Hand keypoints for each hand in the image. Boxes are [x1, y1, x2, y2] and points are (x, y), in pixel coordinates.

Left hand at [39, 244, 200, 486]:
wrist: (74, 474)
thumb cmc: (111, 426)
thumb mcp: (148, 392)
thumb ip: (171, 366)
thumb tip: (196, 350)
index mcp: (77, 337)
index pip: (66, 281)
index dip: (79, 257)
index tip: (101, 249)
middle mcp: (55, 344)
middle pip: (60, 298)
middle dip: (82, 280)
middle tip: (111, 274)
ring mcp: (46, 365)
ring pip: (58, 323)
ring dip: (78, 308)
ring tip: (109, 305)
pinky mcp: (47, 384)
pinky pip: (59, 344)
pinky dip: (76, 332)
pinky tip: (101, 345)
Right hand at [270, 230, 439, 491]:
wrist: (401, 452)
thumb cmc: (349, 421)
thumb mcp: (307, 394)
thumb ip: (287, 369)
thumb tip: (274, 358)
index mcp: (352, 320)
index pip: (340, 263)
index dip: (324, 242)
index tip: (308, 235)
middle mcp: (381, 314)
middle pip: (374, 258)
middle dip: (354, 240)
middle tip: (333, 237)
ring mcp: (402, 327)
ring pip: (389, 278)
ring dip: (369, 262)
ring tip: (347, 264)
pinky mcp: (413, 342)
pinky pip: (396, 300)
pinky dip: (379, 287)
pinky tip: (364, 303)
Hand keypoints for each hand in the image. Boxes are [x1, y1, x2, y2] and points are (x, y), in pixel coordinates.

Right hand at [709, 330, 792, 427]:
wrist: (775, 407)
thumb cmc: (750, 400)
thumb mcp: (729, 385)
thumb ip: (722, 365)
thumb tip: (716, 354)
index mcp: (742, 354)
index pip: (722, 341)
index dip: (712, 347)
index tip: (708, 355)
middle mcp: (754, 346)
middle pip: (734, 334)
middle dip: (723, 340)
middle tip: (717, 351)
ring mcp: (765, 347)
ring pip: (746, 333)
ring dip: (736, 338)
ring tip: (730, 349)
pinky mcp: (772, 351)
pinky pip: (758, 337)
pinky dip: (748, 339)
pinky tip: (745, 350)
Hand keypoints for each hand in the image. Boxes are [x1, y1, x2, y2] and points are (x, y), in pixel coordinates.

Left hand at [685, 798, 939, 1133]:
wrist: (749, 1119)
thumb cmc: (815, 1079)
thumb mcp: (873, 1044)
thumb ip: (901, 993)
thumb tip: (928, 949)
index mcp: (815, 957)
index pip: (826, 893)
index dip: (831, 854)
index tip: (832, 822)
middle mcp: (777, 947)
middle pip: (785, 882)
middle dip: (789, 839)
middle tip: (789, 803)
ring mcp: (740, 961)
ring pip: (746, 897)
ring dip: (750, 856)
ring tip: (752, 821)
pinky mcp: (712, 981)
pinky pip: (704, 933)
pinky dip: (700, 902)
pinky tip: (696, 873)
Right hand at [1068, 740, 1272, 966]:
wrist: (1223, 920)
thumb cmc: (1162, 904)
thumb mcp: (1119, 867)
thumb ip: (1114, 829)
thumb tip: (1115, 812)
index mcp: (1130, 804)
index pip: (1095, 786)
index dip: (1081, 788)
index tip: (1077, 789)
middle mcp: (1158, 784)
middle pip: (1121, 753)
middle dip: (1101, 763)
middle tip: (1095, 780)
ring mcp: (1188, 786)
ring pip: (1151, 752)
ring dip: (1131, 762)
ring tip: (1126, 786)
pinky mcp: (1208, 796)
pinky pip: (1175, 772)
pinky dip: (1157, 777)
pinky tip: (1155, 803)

PROBLEM TO WORK ON.
Please repeat, exactly and only, the lines from the one containing "ring pip: (1151, 752)" through the last line of the records, both included.

ANSWER TO THIS TASK.
ring pip: (1151, 752)
ring dip: (1131, 762)
ring tip: (1126, 786)
pinky mcp: (1208, 796)
pinky pip: (1175, 772)
pinky dip: (1157, 777)
pinky tip: (1155, 803)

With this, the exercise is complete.